start Data lines
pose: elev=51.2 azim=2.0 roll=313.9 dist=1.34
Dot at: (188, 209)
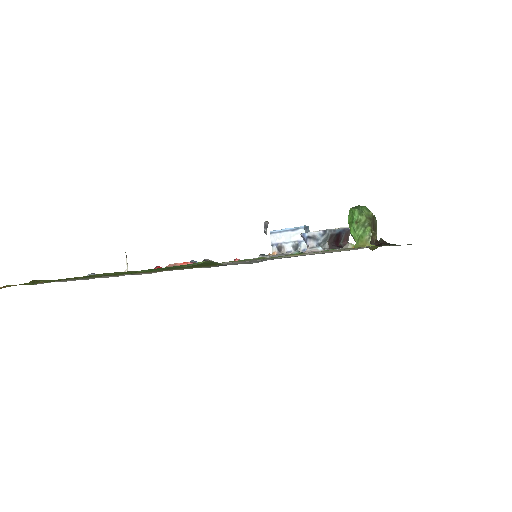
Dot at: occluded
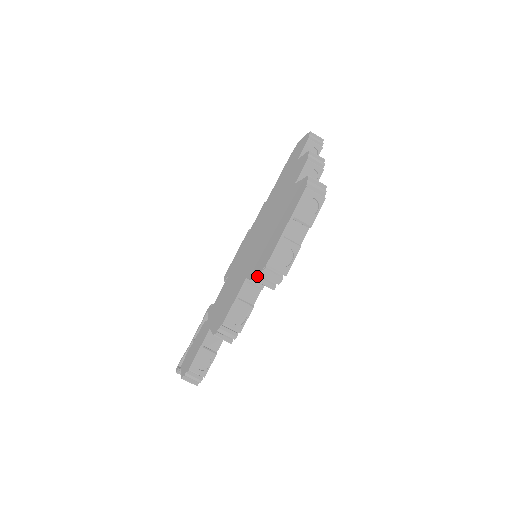
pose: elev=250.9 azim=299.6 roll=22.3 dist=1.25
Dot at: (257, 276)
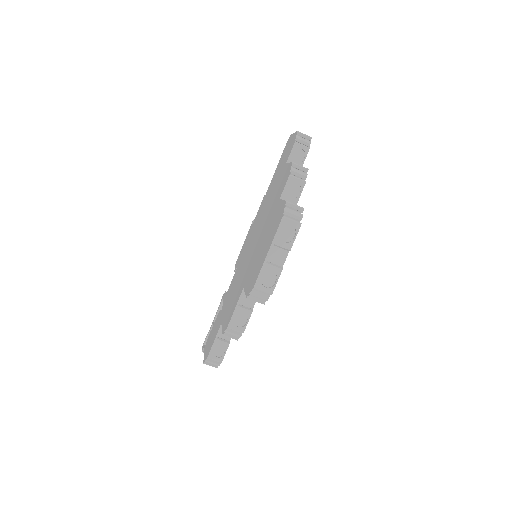
Dot at: (248, 295)
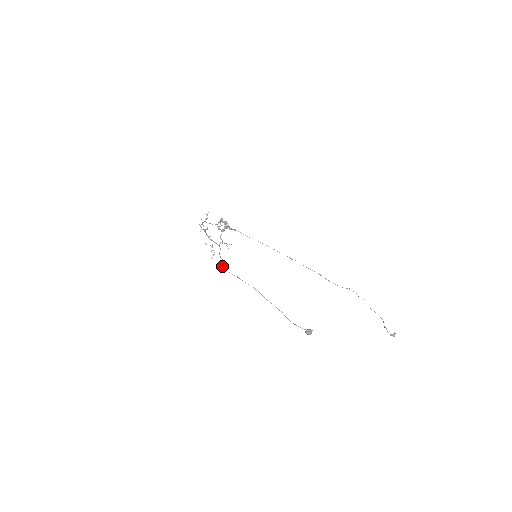
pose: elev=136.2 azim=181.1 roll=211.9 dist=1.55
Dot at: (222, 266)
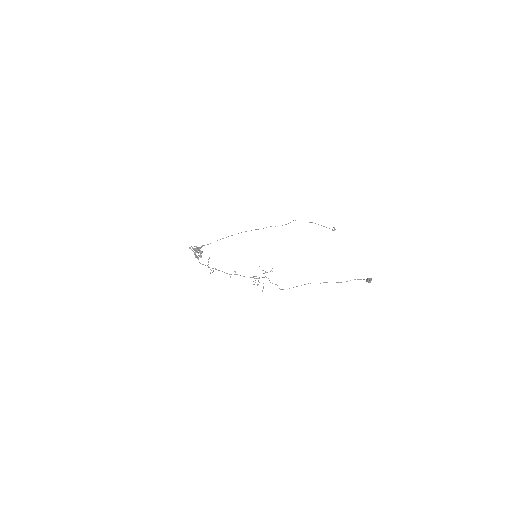
Dot at: occluded
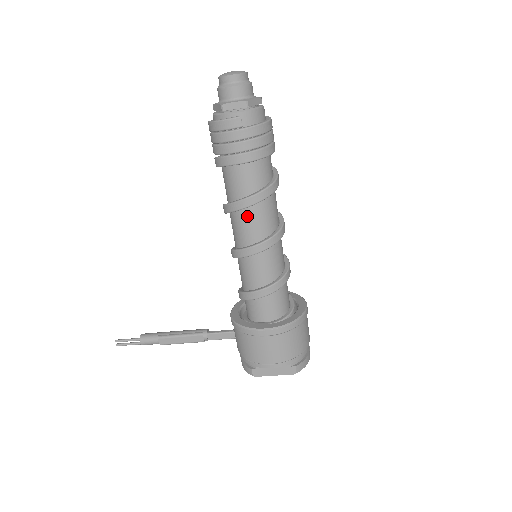
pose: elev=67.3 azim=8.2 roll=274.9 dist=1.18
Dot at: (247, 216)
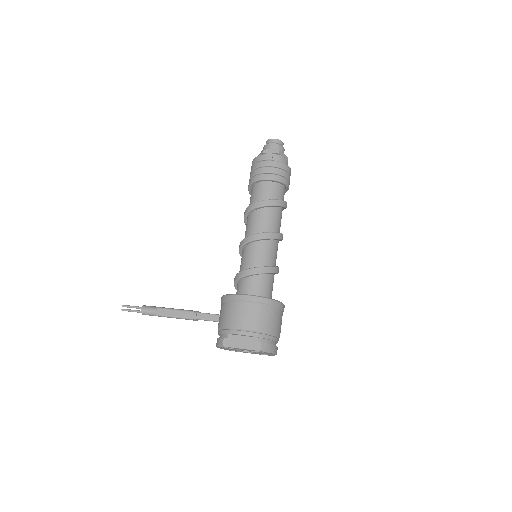
Dot at: (259, 215)
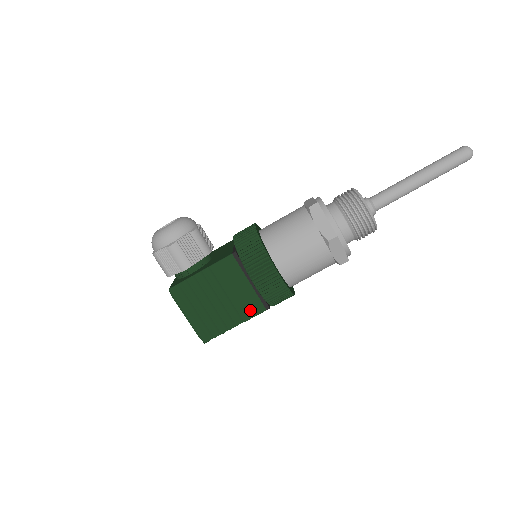
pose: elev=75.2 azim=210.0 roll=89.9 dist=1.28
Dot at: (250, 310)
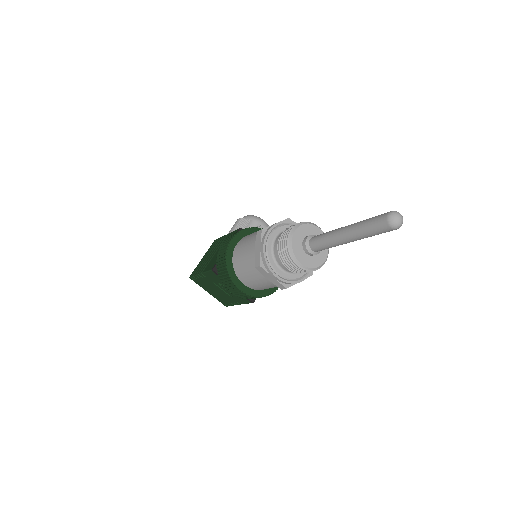
Dot at: (210, 266)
end Data lines
→ **What is asked**:
Repeat the items above, starting at the first line and ending at the line that contains "Dot at: (259, 215)", with both ends included. Leave the pictures out.

→ **Response**:
pose: elev=51.2 azim=2.0 roll=313.9 dist=1.34
Dot at: (188, 209)
Dot at: occluded
pose: elev=250.9 azim=299.6 roll=22.3 dist=1.25
Dot at: (257, 276)
Dot at: (248, 295)
pose: elev=136.2 azim=181.1 roll=211.9 dist=1.55
Dot at: (222, 266)
Dot at: occluded
pose: elev=67.3 azim=8.2 roll=274.9 dist=1.18
Dot at: (247, 216)
Dot at: (259, 215)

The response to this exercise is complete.